Se os cachorros adquiriram o estatuto de «melhor amigo», tornando-se, em muitos casos, um alargamento das famílias e uma companhia para tantas solidões, na história, nem sempre foi assim. Para o mundo antigo, desde os cultos idolátricos primitivos, o cachorro era um animal impuro e colocado ao lado das histórias de prostituição. Esse simbolismo também atravessou a Bíblia. No Novo Testamento, por exemplo, quando Jesus contou a parábola do pobre Lázaro e do homem rico, o cachorro «lambia as feridas de Lázaro», ou seja, estava ao lado do contaminado.
O evangelho recorda a figura do cachorro ligado aos pagãos, considerados impuros pelos judeus (Mt 15,21-28). Jesus mesmo utilizou a expressão! Porém, a imagem do animal é atravessada pela fé de uma mulher siro-fenícia, pagã, que procurava em Jesus a cura da sua filha.

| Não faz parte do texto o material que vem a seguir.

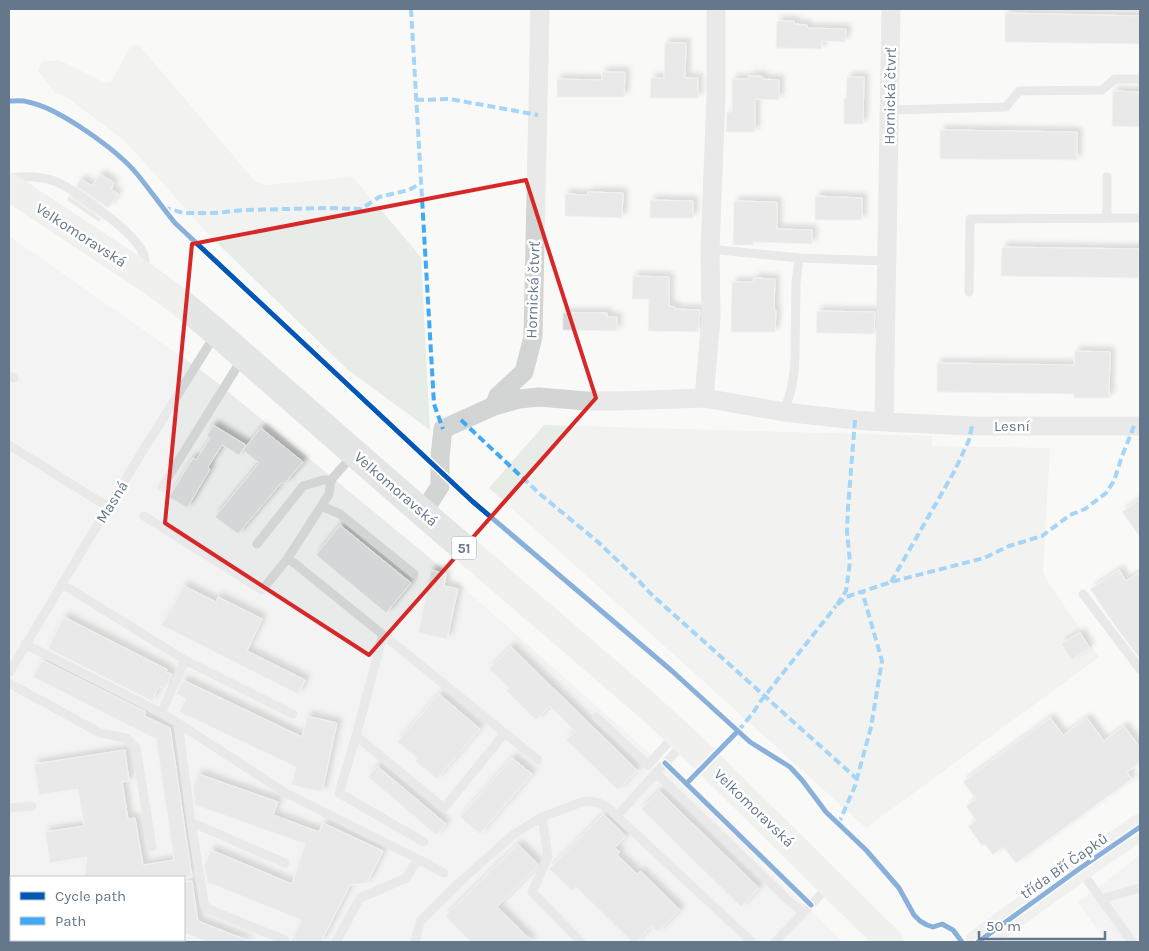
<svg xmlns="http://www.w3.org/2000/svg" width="1149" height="951" font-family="Karla,sans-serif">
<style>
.built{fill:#e9eaea;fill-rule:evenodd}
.green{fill:#e8ece6}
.building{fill:#d5d6d7;stroke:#e8e8e8;filter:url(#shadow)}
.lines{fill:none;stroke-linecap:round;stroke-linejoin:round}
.lane{stroke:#d3d4d4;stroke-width:9}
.street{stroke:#d3d4d4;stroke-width:19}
.secondary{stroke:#e4e5e5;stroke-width:26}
.primary{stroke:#e4e5e5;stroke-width:28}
.quiet{stroke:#3fa9f5;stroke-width:4;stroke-dasharray:8 4;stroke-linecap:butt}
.cycleway-casing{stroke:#fff;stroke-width:8}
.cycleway{stroke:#0057b8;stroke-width:5}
.marked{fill:none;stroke:#d62828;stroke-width:4;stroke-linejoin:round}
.labels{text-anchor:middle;stroke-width:5;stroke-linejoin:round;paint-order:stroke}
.shield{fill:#fff;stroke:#93a0ae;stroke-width:1}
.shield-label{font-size:14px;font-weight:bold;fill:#65778b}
.street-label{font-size:15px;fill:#65778b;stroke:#fff}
</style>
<defs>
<filter id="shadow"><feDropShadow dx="4.5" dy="-4.5" stdDeviation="2.5" flood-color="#0004"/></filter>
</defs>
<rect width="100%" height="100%" fill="#f9f9f8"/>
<path class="built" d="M9,236L209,376L430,558L655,758L843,942H9ZM11,877H184V940H11Z
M1140,855V942H1106L1078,902Z"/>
<path class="green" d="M138,44L254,180L265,185L353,177L421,257L430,430L348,370L208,234L125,141L65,96L54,92L38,70L42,62L59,60L105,83L111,82L130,47Z
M544,425L932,436V446L1050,448L1043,572L1048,582L1099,657L866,828L489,488Z"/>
<path class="building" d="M1005,13L1140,16V44L1005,42Z
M777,21H794V24L807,25V28L846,29L845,42L822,41V49L776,48Z
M665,43H686L685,78H698V98H650L651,78H664Z
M602,72H625L624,97H557V79L602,80Z
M749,76H762V79L779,80V100L755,99V132H726L727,112H732V79H749Z
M847,77H864L863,124H844V98H846Z
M1113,91L1140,92V127L1112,126Z
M940,130L1077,132V160L940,159Z
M100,174L114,183L111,189L118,194L108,208L76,186L81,179L92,186Z
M588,192L623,193L622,218L565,216V194L588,195Z
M69,196L101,219L99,222L67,200Z
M815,196L862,198V220H815Z
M650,200L693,201V218H650Z
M734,201L777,202V229L812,230V244L754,242V245H733Z
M1002,247L1139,249V278L1001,276Z
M633,276L669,277V306L675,307V309L700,310L698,332L648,331L649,299H632Z
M754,278L775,279L774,310H776L775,332H731L732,282H754Z
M817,311L875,312L874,334L816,333Z
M563,313H607V317H617V331L563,330Z
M1075,351L1110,352L1109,398H1074V394L937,392V363L1074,365Z
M213,425L246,445L239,455L222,445L208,467L210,469L187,508L169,497L193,458L196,460L210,438L207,436Z
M261,428L303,462L284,484L282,482L238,534L215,517L259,463L243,450Z
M1140,499V537L1122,512Z
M340,525L411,583L386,613L316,555Z
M431,570L446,574L444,586L458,589L447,639L418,633Z
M1119,570L1126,581L1140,572V659L1113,623L1090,589Z
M184,586L216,602L218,597L262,619L247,651L305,680L298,694L161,625L169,612H170Z
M64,617L168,670L166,672L172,674L165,689L159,686L152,701L48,649Z
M1080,632L1090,648L1072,660L1061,644Z
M511,647L637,770L618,790L566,740L575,731L550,706L536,720L506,691L509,688L489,669Z
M42,660L146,712L144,716L170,728L192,877H84L87,857L50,863L45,832L84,826L78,789L39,795L34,764L125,750L129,781L122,782L128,819L135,818L143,865L174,860L156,739L33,677Z
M183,680L302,737L307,716L337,723L322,792L291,785L296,767L179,712L186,699L176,694Z
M439,694L480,729L437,779L415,761L417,758L397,742Z
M1050,718L1063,735L1087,718L1104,741L1124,726L1140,748V762L1127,772L1132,779L1016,863L1003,847L993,855L985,844L982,846L968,826L976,821L966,806L976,799L963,782Z
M512,758L532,774L480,834L460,817Z
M377,766L446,824L436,835L368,777Z
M198,774L278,802L273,815L319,832L323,823L383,851L367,883L350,885L321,942H291L301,920L207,882L204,865L211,850L292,884L305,844L195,805L193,788Z
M659,791L759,888L741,907L641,809Z
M603,814L626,836L615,848L620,852L617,855L637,874L640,871L680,910L658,932L651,926L636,942H632L576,887L572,891L549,869Z
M518,844L538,864L536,868L497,907L533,942H471L445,916Z
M192,881L198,921L249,941V942H207L184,933V882Z"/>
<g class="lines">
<path class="lane" d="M889,110L1006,107L1019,91L1102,90L1115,79H1140
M9,178C23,176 40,176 54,181C75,189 134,232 143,253C145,259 146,265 145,271
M1107,218V177
M710,249L799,258L887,261
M969,292L970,219L1140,218
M9,376L14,378
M784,412L791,390L794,373L795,357L796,283L799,258
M9,445L108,507
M331,480L353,455
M162,487L242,359
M321,506L340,514L414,574
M144,516L262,590L288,558L329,494L331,480H323L303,486L257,544
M288,558L538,760
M62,584L185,660L293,714
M1083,594L1140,669
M383,635L356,736L444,808L505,733
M25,644L161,713L178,723L191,822L204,903L207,908L213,911L285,940
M9,673L108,507L215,335
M9,683L100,733L126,738L136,748L152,847
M161,713L185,660
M596,717L648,765L675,735
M178,723L284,792L418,859L444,873
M356,736L339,793L424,842
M684,743L656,773L788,900L803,912
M9,808L32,806
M617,816L656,773
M542,817L548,857L532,892L581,942
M191,822L285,863
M1081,871L1132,942
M1101,899L1140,888
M336,942L360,898L406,878L418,859
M415,942L420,922L462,880L514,834L542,817L582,802L589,801L599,803L608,808L752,942
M775,942L828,887"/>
<path class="street" d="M540,9L533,337L524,372L498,396L494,406L519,399L539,397L586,401H620L704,398L784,412L855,420L884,422L891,9
M704,398L711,318L710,249L716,96V9
M884,422L972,426H1140
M423,513L440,486V457L443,429L494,406"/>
<path class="secondary" d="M978,942L1079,869L1140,827"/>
<path class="primary" d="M9,187L144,276L180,302L216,332L423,513L643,702L686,741L890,942"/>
<path class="quiet" d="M411,9L434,404L443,429
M416,100L450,99L538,115
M163,207L183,213H214L244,210L329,208L361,209L379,197L409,190L421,183
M461,420L541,495L598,542L638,580L651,594L857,779
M855,420L848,508L847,532L850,562L846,591L836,606L846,597L891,582L984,558L1009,546L1042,536L1070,515L1085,509L1106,493L1114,481L1121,459L1134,426
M891,582L954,472L969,440L972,426
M738,731L753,713L760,702L836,606
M838,825L855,786L871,727L882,661L862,591"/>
<g class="cycleway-casing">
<path id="cycleway" d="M9,101C15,101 22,100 28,102C59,108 117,150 137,174C150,190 162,207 175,223L472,501L672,671L750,742L790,767L802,780L826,812L866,850L899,888L914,915L920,921L927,925L933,927L942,924L953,930L962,942
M665,763L811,905
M687,783L738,731
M978,942L1079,869L1140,827"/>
</g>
<use href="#cycleway" class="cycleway"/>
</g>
<path d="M0 0H1149V951H0ZM526,180L596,398L369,655L165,523L192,244Z" fill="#f9f9f8" fill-opacity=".55" fill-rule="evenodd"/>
<path class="marked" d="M526,180L596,398L369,655L165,523L192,244Z"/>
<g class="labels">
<rect class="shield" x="451.5" y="536.5" width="25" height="23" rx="4"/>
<g class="shield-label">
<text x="464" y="553">51</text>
</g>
<g class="street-label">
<text transform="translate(890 96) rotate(-89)" y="5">Hornická čtvrť</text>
<text transform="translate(81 235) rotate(33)" y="5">Velkomoravská</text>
<text transform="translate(533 290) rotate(-88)" y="5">Hornická čtvrť</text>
<text x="1012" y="431">Lesní</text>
<text transform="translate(396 489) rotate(41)" y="5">Velkomoravská</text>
<text transform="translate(112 502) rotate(-58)" y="5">Masná</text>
<text transform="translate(754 808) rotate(44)" y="5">Velkomoravská</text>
<text transform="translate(1064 866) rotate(-35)" y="5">třída Bří Čapků</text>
</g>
</g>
<rect width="1149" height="951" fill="none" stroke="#65778b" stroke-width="20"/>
<rect x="10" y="876" width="175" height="65" fill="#ffffff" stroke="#c1c9d1"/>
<rect x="20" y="892" width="25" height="8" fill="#0057b8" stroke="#c1c9d1"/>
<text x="55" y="901" font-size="15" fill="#65778b">Cycle path</text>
<rect x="20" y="917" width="25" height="8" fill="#3fa9f5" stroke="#c1c9d1"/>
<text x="55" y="926" font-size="15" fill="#65778b">Path</text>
<path d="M979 931v8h126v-8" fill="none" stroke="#65778b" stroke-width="2.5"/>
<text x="986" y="931" font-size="15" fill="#65778b" stroke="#ffffff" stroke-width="4" paint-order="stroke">50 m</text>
</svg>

De fato, em resposta ao seu pedido de ajuda, Jesus respondeu: «não fica bem tirar o pão dos filhos e dá-lo aos cachorrinhos». Nessa altura, para Jesus, a sua missão era unicamente voltada ao povo judeu. A resposta da mulher o surpreendeu muito: «os cachorrinhos também comem as migalhas que caem da mesa dos seus donos». A expressão seguinte confirmou o seu espanto: «mulher, grande é a tua fé! Seja feito como tu queres».
A mulher siro-fenícia facilitou uma nova compreensão da missão de Jesus: não como exclusividade de um povo, mas aberta para todos os povos, sempre em expansão, na contramão das fronteiras. Caem por terra as divisões entre puros e impuros, entre os ditos ‘cachorrinhos’ ou não, porque a salvação, que começou por Israel, é destinada ao mundo inteiro. São Paulo, na carta aos Gálatas (3,28), sintetizou: «não há judeu nem grego, não há escravo nem livre, não há homem nem mulher, porque todos sois um em Cristo».
Temos muito de aprender dessa mulher: uma fé que procura, que busca, sempre em movimento; uma fé que é atravessada por diálogo e argumentos, não uma fé imatura e mágica. Verdadeiramente, trata-se de uma mulher teóloga, mística, pedagoga e educadora da fé que provoca a nossa fé razoável!